◆ **Data shown**:
● ● ● ●
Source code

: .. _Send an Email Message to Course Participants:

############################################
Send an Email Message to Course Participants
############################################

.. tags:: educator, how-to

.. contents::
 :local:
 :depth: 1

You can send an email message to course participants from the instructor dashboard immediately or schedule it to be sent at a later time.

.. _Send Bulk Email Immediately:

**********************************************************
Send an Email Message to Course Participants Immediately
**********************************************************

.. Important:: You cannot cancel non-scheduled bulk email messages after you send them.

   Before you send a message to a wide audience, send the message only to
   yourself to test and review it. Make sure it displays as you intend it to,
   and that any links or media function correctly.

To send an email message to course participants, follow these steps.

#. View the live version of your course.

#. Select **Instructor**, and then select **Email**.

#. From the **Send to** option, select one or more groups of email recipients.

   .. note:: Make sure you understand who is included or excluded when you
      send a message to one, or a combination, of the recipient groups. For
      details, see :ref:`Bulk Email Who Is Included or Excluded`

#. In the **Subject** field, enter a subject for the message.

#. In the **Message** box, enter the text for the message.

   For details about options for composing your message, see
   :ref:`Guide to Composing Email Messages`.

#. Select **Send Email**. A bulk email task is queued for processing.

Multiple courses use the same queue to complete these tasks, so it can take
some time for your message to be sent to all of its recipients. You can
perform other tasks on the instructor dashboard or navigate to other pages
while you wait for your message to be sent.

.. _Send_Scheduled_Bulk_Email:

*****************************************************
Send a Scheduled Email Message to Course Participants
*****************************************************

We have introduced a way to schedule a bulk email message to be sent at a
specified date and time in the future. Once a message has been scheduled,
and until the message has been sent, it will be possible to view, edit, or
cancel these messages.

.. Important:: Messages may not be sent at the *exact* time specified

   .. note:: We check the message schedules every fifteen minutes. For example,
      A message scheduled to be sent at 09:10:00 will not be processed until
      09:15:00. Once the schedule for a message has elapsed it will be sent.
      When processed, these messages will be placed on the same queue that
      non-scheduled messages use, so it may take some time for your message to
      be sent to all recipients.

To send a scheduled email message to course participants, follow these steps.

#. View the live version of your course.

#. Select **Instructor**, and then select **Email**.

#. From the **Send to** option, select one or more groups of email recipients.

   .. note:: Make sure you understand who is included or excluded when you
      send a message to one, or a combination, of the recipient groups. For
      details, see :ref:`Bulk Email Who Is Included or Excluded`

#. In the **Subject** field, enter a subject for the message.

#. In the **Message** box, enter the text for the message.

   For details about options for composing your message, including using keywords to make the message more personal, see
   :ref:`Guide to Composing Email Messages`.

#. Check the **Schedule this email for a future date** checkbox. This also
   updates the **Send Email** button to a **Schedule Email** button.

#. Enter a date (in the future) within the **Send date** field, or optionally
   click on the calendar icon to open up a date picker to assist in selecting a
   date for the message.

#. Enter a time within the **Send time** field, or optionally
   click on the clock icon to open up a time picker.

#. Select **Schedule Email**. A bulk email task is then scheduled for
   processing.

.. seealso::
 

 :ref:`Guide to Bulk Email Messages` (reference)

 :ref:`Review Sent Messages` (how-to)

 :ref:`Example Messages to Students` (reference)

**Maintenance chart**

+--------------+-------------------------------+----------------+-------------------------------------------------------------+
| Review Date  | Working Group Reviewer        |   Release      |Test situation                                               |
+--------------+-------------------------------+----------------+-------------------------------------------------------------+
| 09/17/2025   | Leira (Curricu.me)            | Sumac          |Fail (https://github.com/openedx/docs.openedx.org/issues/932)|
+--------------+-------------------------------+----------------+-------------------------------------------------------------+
● ● ● ●
Search the records for the string "click" and return every line in which it occurs.

◆ **Output**:
   click on the calendar icon to open up a date picker to assist in selecting a
   click on the clock icon to open up a time picker.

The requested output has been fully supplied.